Now, I happen to be driven more by the fear of the profit motive. But I can understand the fear of the social engineers. If I were like those on the other side and I didn't trust those social engineers or their motives, I might conclude that it would be better to throw my fate on the mercy of "cold hard numbers" generated by accountants rather than the "well meaning" intentions of those who sit on government run health care panels. If my care is denied under the former method, I wouldn't have to feel that I was invalidated because some part of society judged me as being less than worthy (and if I happened to have certain prejudices against those who might make those decisions ... well ... that certainly wouldn't make me any more comfortable with the results.)
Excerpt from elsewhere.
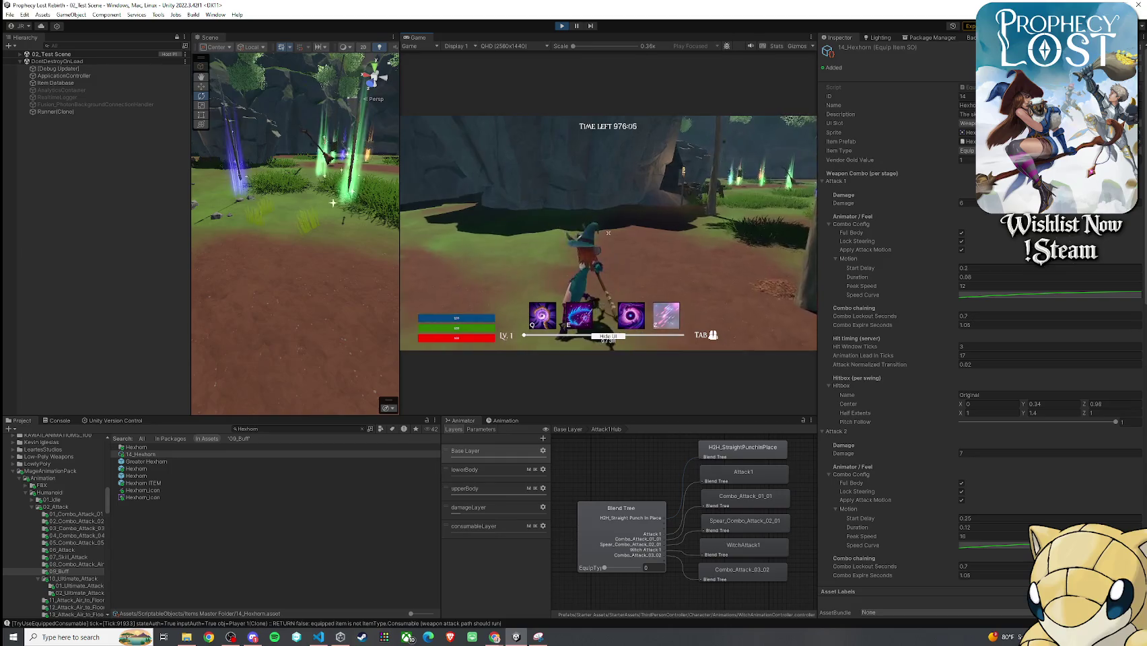
pyautogui.press('super')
This, I think, is the primary fear that is being used to drive the screamers: that the FGBs, the social engineers, the do-gooders will sit in judgment of my self-worth. And how dare THEY sit in judgment of ME?

I doubt you will ever be able to find a strong common ground between these two sides. But those who advocate for public health care might do a better job of easing the fears of the other side if they were to at least acknowledge the legitimacy of these fears. And yes, I do think they are legitimate, even if they aren't always well founded. While I would still rather trust in the judgment of people who are not entirely driven by the profit motive(*), I acknowledge that the fear of poor judgments by social engineers is not, inherently, an irrational fear.

(* - For one thing, I don't buy into the belief that the "cold hard calculations" of the profit motive are entirely devoid of the kind of personal value judgments that the screamers fear would come from government bureaucrats. But then I'm not free market ideologue.)